O palhaço Mr. Austin, cujo pai também havia sido palhaço anteriormente, ensina ao seu filho a “arte do riso”, antes de uma apresentação no Crystal Palace Circus, em Londres.

O palhaço Mr. Austin, cujo pai também havia sido palhaço anteriormente, ensina ao seu filho a “arte do riso”, antes de uma apresentação no Crystal Palace Circus, em Londres.

Desde o surgimento do circo moderno no final do século XVIII, criado por Philip Astley, um oficial da cavalaria inglesa, as atrações circenses sofreram várias transformações, no entanto, os palhaços sempre foram parte integrante do espetáculo, oferecendo sempre uma fonte de diversão para o público.

Como a ampla maioria dos circos modernos no mundo eram (e ainda são) itinerantes, era comum que a família do artista circense viajasse junto com a caravana. Com o passar do tempo, tradicionalmente, o talento e conhecimento dos pais eram repassados para os filhos, que consequentemente, passavam a compor a trupe circense após se tornarem artistas aptos.

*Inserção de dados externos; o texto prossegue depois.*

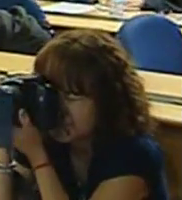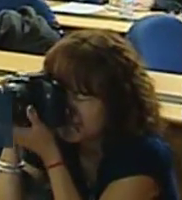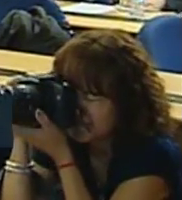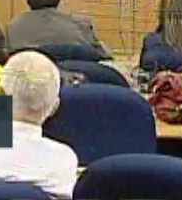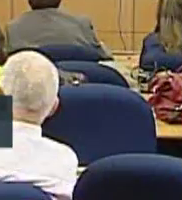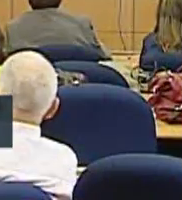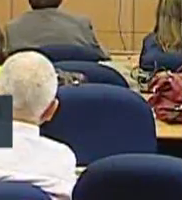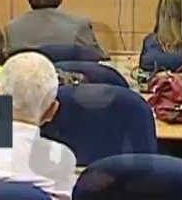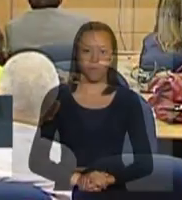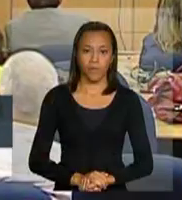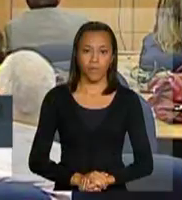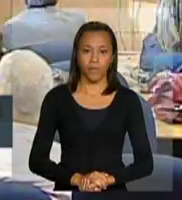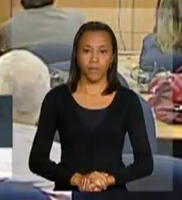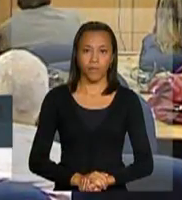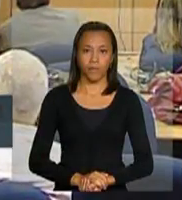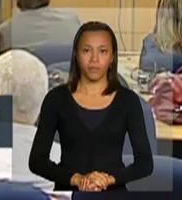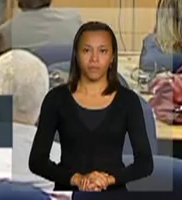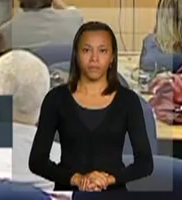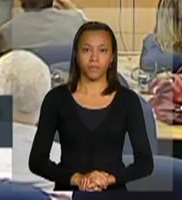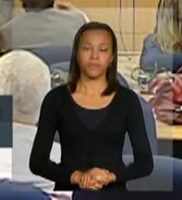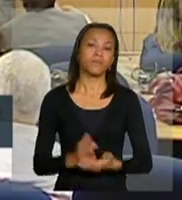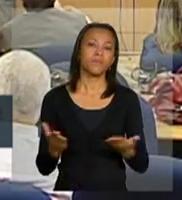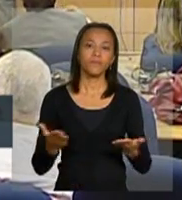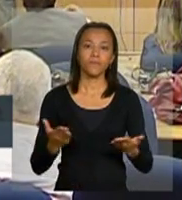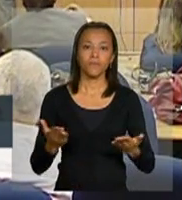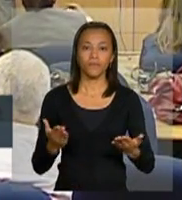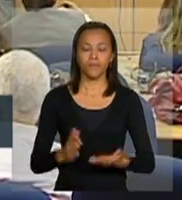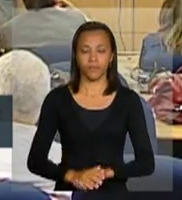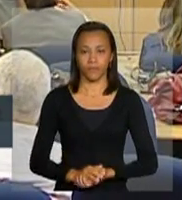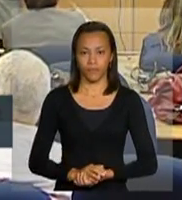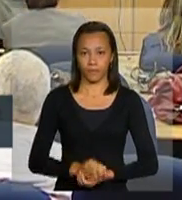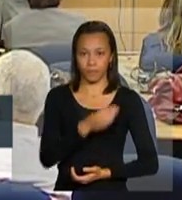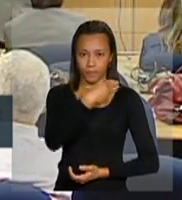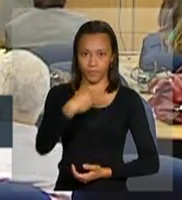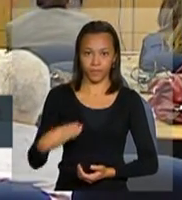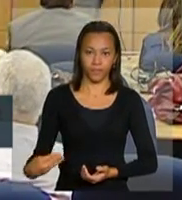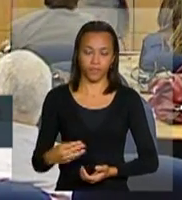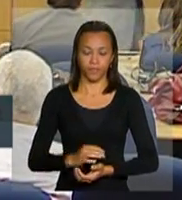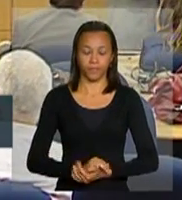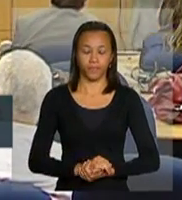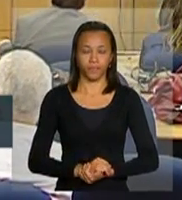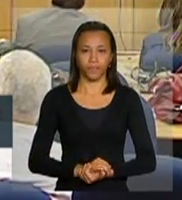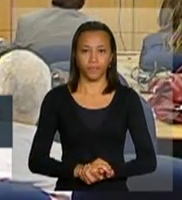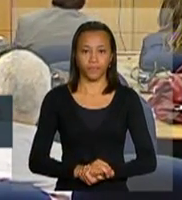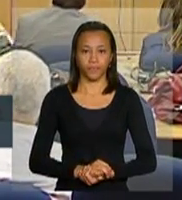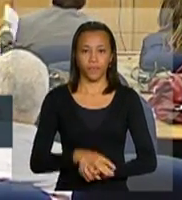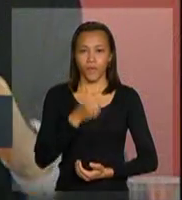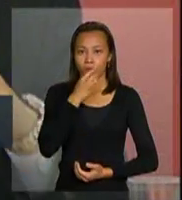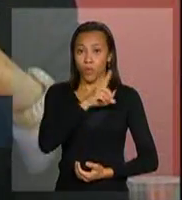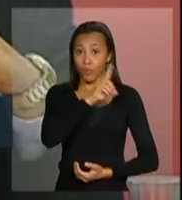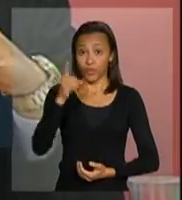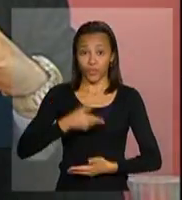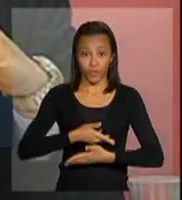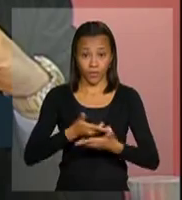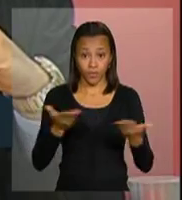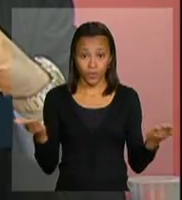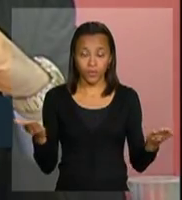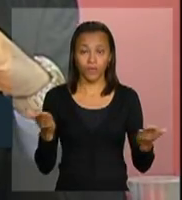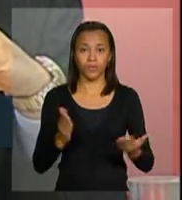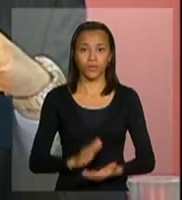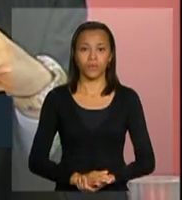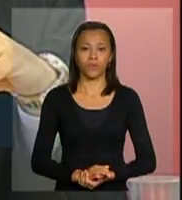Com a palavra, o senhor ministrado da Saúde, Alexandre Padilha. Bom dia a todos, bom dia a todas.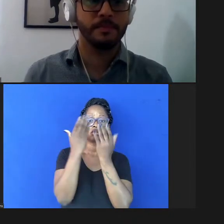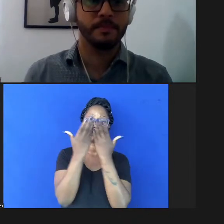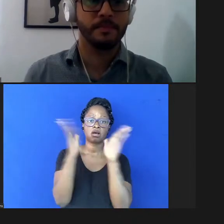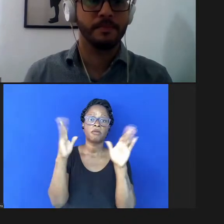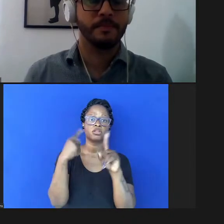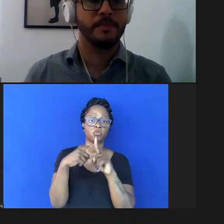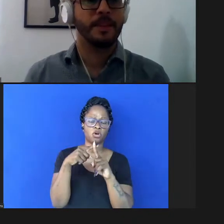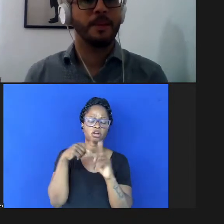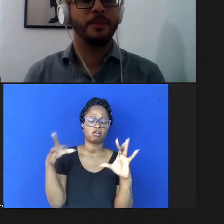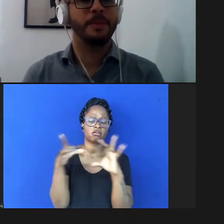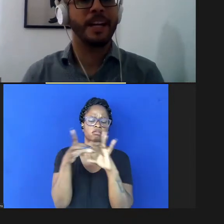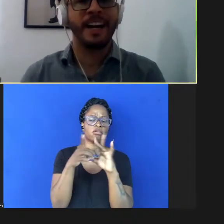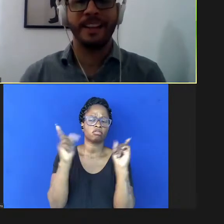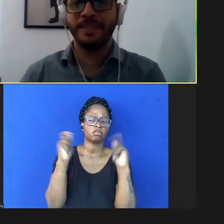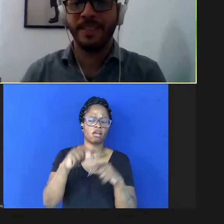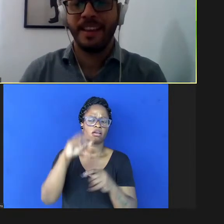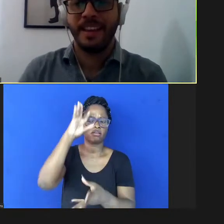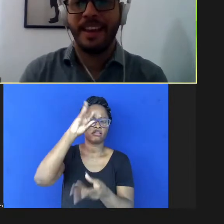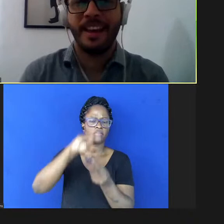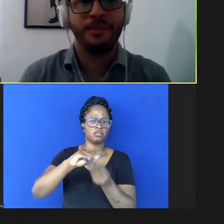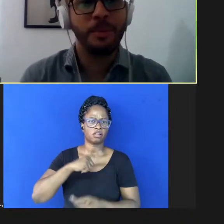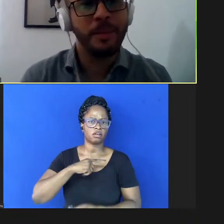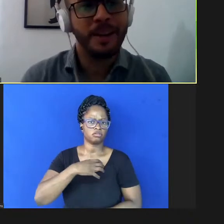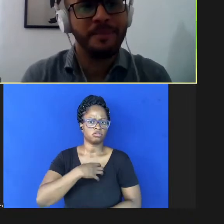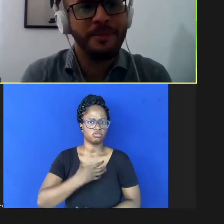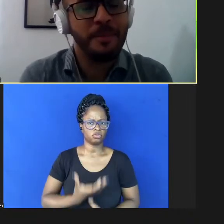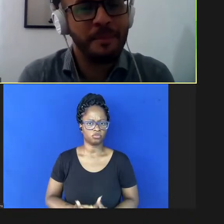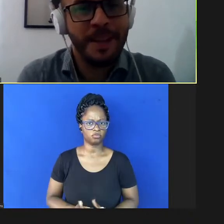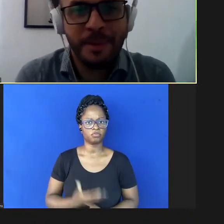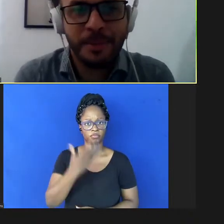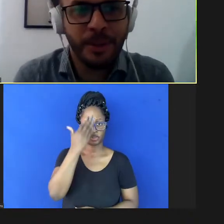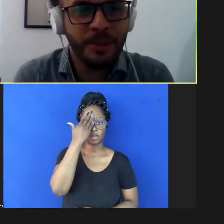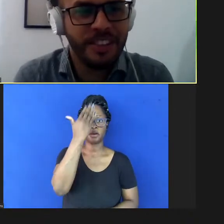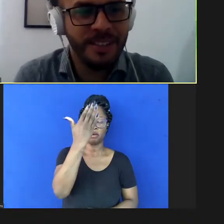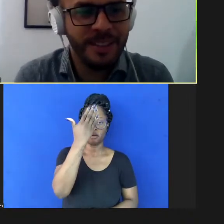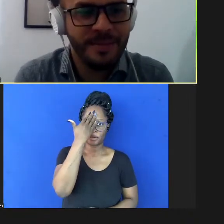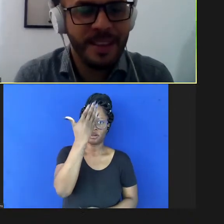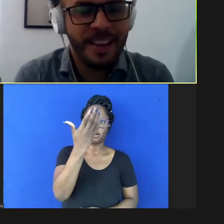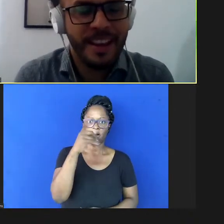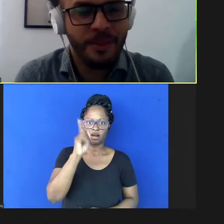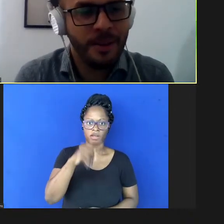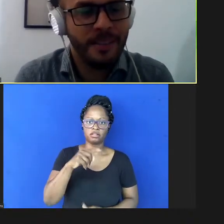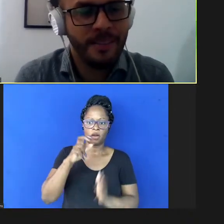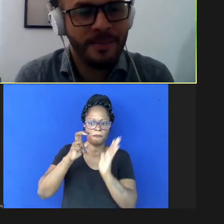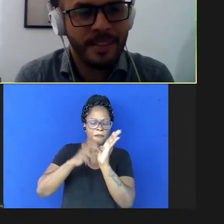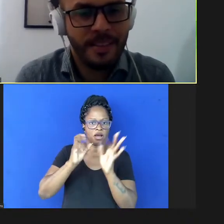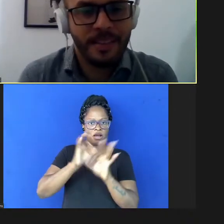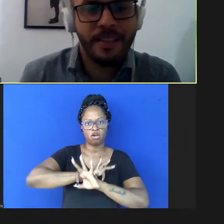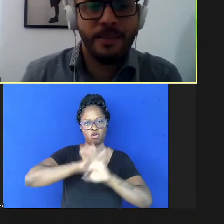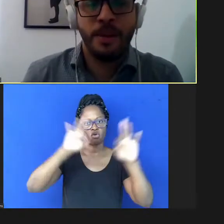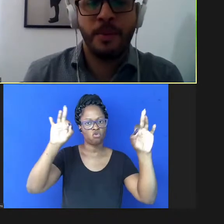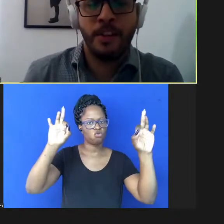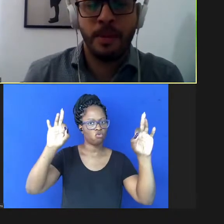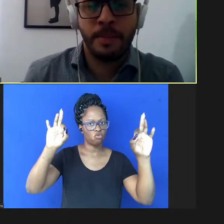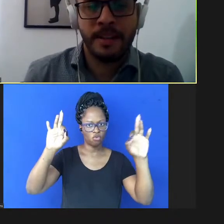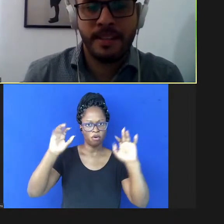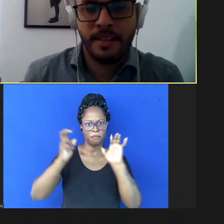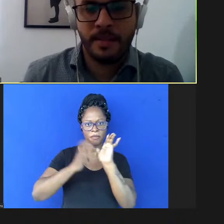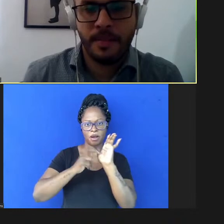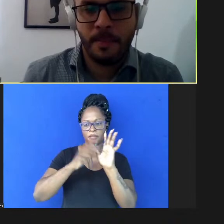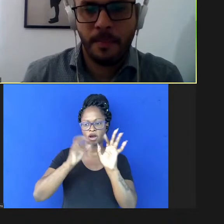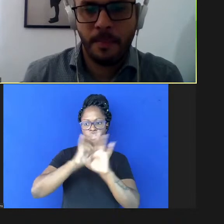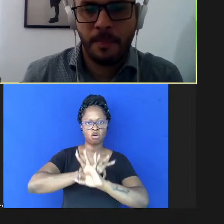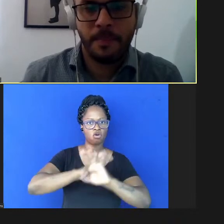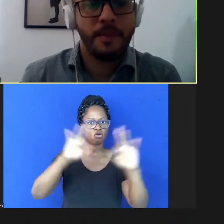sentido obrigado foi uma manhã muito produtiva foi uma ótima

O surgimento do Circo Moderno

O circo moderno surgiu na Inglaterra do século XVIII, com seu picadeiro circular e a reunião das atrações que compõem o espetáculo ainda hoje. O cavaleiro inglês Philip Astley é considerado o “pai” do circo moderno, vez que inaugurou, em 1768, em Londres, o Royal Amphitheatre of Arts (Anfiteatro Real das Artes). No início, os circos eram quase exclusivamente demonstrações de habilidades equestres. Com o tempo, tornou-se mais comum alternar entre tais desempenhos de quitação, números com palhaços e todo tipo de acrobatas e malabaristas. No Brasil, a história do circo começou no século XIX, com famílias e companhias vindas da Europa. Um circo é organizado em uma arena – picadeiro circular com assentos em seu entorno, enquanto circos itinerantes costumam se apresentar sob uma grande tenda ou lona.